Não é não é não
Querem por força fazer-nos crer que o “não é não” em que se baseou que a última campanha eleitoral da AD quer a anterior, continua válido, apesar dos evidentes sins; que continua vivo, mau grado a notória falta de sinais vitais.
Quer o pretendente, quer o incumbente Montenegro afirmou, garantiu e jurou, repetidamente antes das eleições que ao contrário do seu antecessor, Rui Rio, com ele a extrema direita estaria totalmente arredada do governo que pretendia liderar. Fosse por isso ou não, como sabê-lo?, o certo é que enquanto o antigo edil portuense perdeu a contenda eleitoral de forma retumbante, o ex-líder parlamentar de Passos Coelho ganhou-as e, repetindo o refrão, depois de o ter minimamente honrado, reforçou a votação. Seria de esperar que não houvesse cedências nesse aspeto até porque o próprio deve ter considerado ser essa uma mais valia ou, de outra forma, não insistiria nessa fórmula quando se apresentou de novo a sufrágio popular. Não só por isso mas ainda e sobretudo porque na atual legislatura tem “ao seu dispor” um PS menos aguerrido e muito mais cooperante, não só pela diminuição de representatividade mas também pela atitude assumida pelo seu novo Secretário Geral.
E, porém, é com a extrema direita que a AD se entende e a quem cede, precisamente nas áreas em que aquela é mais agressiva, mas radical e mais extremista. E, digam o que disserem, jurem rejurem o que entenderem, não se trata de “mero acordo parlamentar pontual”. As alterações propostas representam uma viragem ideológica nos aspetos humanistas social democratas e democratas cristãos. Se fosse “apenas” parlamentar seria natural oficializa-lo nos Passos Perdidos e não na residência oficial do Primeiro Ministro, onde foi, aliás, anunciado a solo e com grande fanfarronice. E toda esta encenação, podendo, noutros casos ser de somenos, não o é aqui pois a entrada solitária, tal como a saída desacompanhada e triunfal, revelou a figura quase paternalista de alguém que ali veio impor os seus ditames e saiu, declarando terem colhido aceitação as suas principais revindicações. De tal forma foi bem-sucedida a ida a S. Bento que estou em apostar que o inefável visitante, nos escassos momentos em que esperou no hall de entrada, deve ter olhado atentamente nos móveis da sala e nos quadros da parede para começar a pensar no que quererá, no futuro, mudar, substituir ou reformar. Cheirou-lhe a poder, de forma intensa e convincente.

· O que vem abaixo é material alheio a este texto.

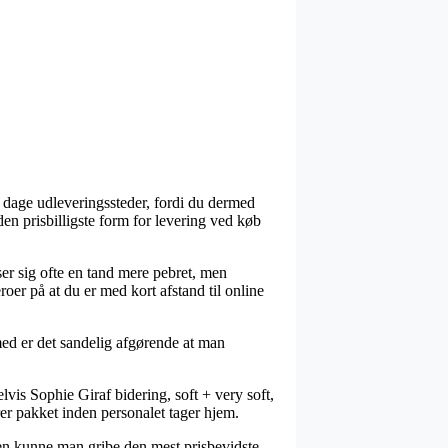
 dage udleveringssteder, fordi du dermed
en prisbilligste form for levering ved køb
iser sig ofte en tand mere pebret, men
roer på at du er med kort afstand til online
emed er det sandelig afgørende at man
is Sophie Giraf bidering, soft + very soft,
arer pakket inden personalet tager hjem.
den kunne man gribe den mest prisbevidste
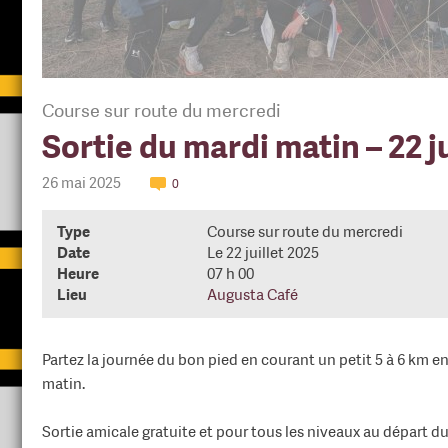
Course sur route du mercredi
Sortie du mardi matin – 22 ju
26 mai 2025
0
Type
Course sur route du mercredi
Date
Le 22 juillet 2025
Heure
07 h 00
Lieu
Augusta Café
Partez la journée du bon pied en courant un petit 5 à 6 km 
matin.
Sortie amicale gratuite et pour tous les niveaux au départ d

É verdade que não tem ainda qualquer poder executivo. Mas, mais importante, diria mesmo, mais poderoso, é ser capaz de influenciar quem o exerce.
Na minha breve passagem pela política regional tive a oportunidade de participar em algumas reuniões com Ministros, Secretários de Estado e Diretores Gerais. E também numa com o então todo poderoso Duarte Lima. Esta última superou, de longe, todas as outras. Porque enquanto aqueles prometiam moderadamente, justificavam o que não faziam e tentavam convencer das dificuldades da governação, o líder parlamentar de então alardeava o seu incomensurável poder de influenciar, condicionar e pressionar, sem desculpas, sem justificações, sem restrições. Foi assim que auferiu a aura de poder, que efetivamente tinha, tanto assim que, depois da primeira travessia do deserto, quando regressou, sem qualquer cargo institucional, conseguiu reunir no Pavilhão de Portugal a fina flor da politica e da finança em evento de apoio à “sua” Associação Portuguesa contra a Leucemia e que, para além dos inegáveis recursos trazidos para esta, igualmente demonstravam a sua aura e lhe poliam o ego.